By Starr Munro Riverbend News
When America won independence in 1776, another battle was already brewing at home. Although the freshly born United States of America didn't have the power of a centuries old monarchy to contend with anymore, certain conflicts were quickly becoming full-blown wars. With many English descendants embracing a new identity of their new country, pioneers were beginning to make their way out of the cities and towns that had established populations and set out to discover the American dream for themselves. Pioneers faced the wilderness to find undeveloped land with hopes of carving out a homestead for themselves and their families. However, the problem with some of these undeveloped lands was although they had no courthouses or post offices, some people already called them home and were not willing to accommodate these young Americans and their dreams. The tribes of North America's Native Americans were beginning to have persistent conflicts with the settlers who moved too close, and north Florida was no exception to that issue.
The land that Hamilton County consists of is just one location that saw significant change in the 1800s, due to the discord between tribes and pioneers. Florida officially became a state in 1845 andthe city of Jasper was established 13 years later, in 1858. It was a good area for a city, close enough to get supplies, but secluded enough from other settlements that they could maintain a sense of solitude and independence. But Jasper would have been a lot more complicated without the 1823 Treaty of Moultrie Creek. The U.S. government and several groups of Indians living in present-day Florida made an agreement to establish a reservation in the center of the Florida peninsula and if not for the treaty, Florida may have taken a lot longer to develop into what it has become today.
With many of the first nations people of Florida wiped out from disease, and multiple seminole wars further devastating relations between the tribes and settlers, the tribes eventually agreed to move to the east side of the Suwannee River, hoping for less conflict in the future. A large amount of Native Americans in that area at that time were Seminole, from the Creek nation of Georgia and are federally recognized as the Miccosukee tribe today. The Miccosukee people currently make the Everglades their home, a long ways from north Florida. The River of Grass is one of the only places in America that both the Spanish and the English found impossible to navigate. Many tribes found sanctuary in the Everglades during the Indian Removal Act, and escaped slaves also hid out in the unmapped territory and evaded capture for many years to come.

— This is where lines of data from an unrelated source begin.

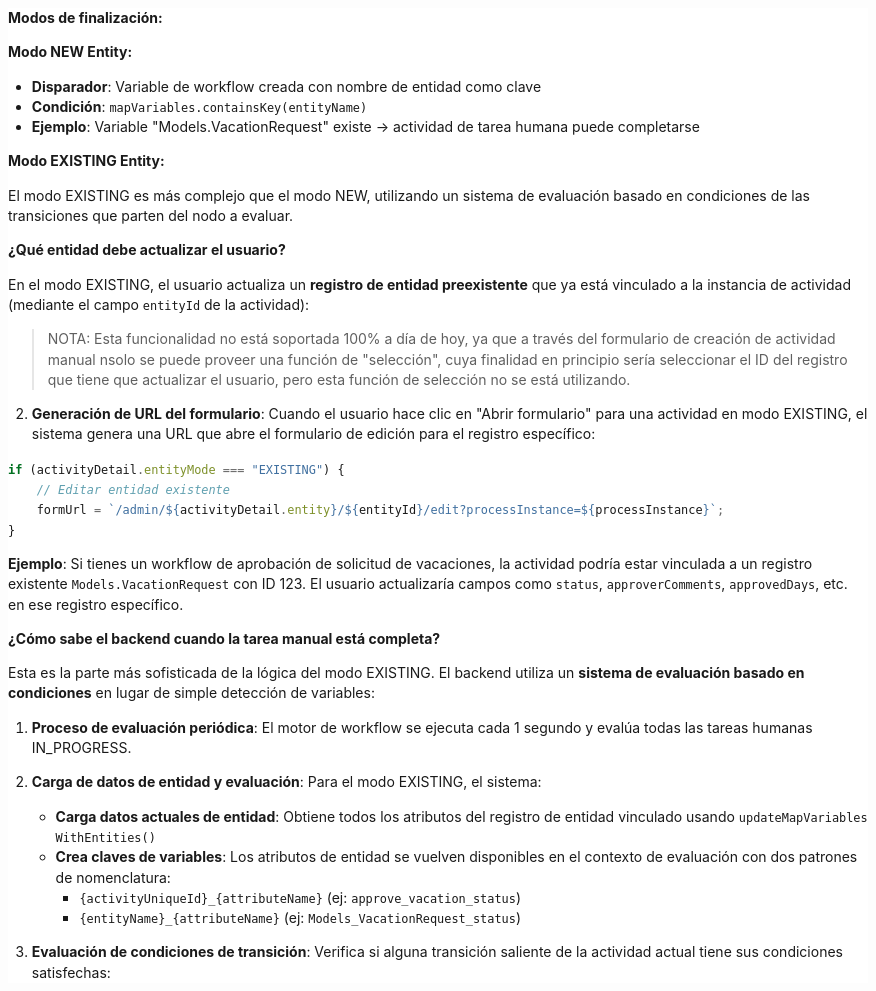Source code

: **Modos de finalización:**

**Modo NEW Entity:**
- **Disparador**: Variable de workflow creada con nombre de entidad como clave
- **Condición**: `mapVariables.containsKey(entityName)`
- **Ejemplo**: Variable "Models.VacationRequest" existe → actividad de tarea humana puede completarse

**Modo EXISTING Entity:**

El modo EXISTING es más complejo que el modo NEW, utilizando un sistema de evaluación basado en condiciones de las transiciones que parten del nodo a evaluar.

**¿Qué entidad debe actualizar el usuario?**

En el modo EXISTING, el usuario actualiza un **registro de entidad preexistente** que ya está vinculado a la instancia de actividad (mediante el campo `entityId` de la actividad):

> NOTA: Esta funcionalidad no está soportada 100% a día de hoy, ya que a través del formulario de creación de actividad manual nsolo se puede proveer una función de "selección", cuya finalidad en principio sería seleccionar el ID del registro que tiene que actualizar el usuario, pero esta función de selección no se está utilizando.

2. **Generación de URL del formulario**: Cuando el usuario hace clic en "Abrir formulario" para una actividad en modo EXISTING, el sistema genera una URL que abre el formulario de edición para el registro específico:

```typescript
if (activityDetail.entityMode === "EXISTING") {
    // Editar entidad existente
    formUrl = `/admin/${activityDetail.entity}/${entityId}/edit?processInstance=${processInstance}`;
}
```

**Ejemplo**: Si tienes un workflow de aprobación de solicitud de vacaciones, la actividad podría estar vinculada a un registro existente `Models.VacationRequest` con ID 123. El usuario actualizaría campos como `status`, `approverComments`, `approvedDays`, etc. en ese registro específico.

**¿Cómo sabe el backend cuando la tarea manual está completa?**

Esta es la parte más sofisticada de la lógica del modo EXISTING. El backend utiliza un **sistema de evaluación basado en condiciones** en lugar de simple detección de variables:

1. **Proceso de evaluación periódica**: El motor de workflow se ejecuta cada 1 segundo y evalúa todas las tareas humanas IN_PROGRESS.

2. **Carga de datos de entidad y evaluación**: Para el modo EXISTING, el sistema:
   - **Carga datos actuales de entidad**: Obtiene todos los atributos del registro de entidad vinculado usando `updateMapVariablesWithEntities()`
   - **Crea claves de variables**: Los atributos de entidad se vuelven disponibles en el contexto de evaluación con dos patrones de nomenclatura:
     - `{activityUniqueId}_{attributeName}` (ej: `approve_vacation_status`)
     - `{entityName}_{attributeName}` (ej: `Models_VacationRequest_status`)

3. **Evaluación de condiciones de transición**: Verifica si alguna transición saliente de la actividad actual tiene sus condiciones satisfechas:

Jasper is said to be on what were originally Miccosukee lands. A suspected Indian burial mound is located in Baisden Swamp on the outskirts of the small city. Six miles north of Jasper along the Alapaha River, an established village called Halato Micco once stood. Pottery, spear points and arrowheads have often been found in the area. It has been speculated that "Billy Bowlegs" himself may have once resided in the village for some time, and they named their village after his birth name, Holata Micco. Bowlegs was a man who played a large part in the Second and Third Seminole Wars, and is quite literally the stuff of legends. He further gained infamy as a Union Captain during the American Civil War, using the guerrilla warfare that helped him evade capture for years in the Everglades.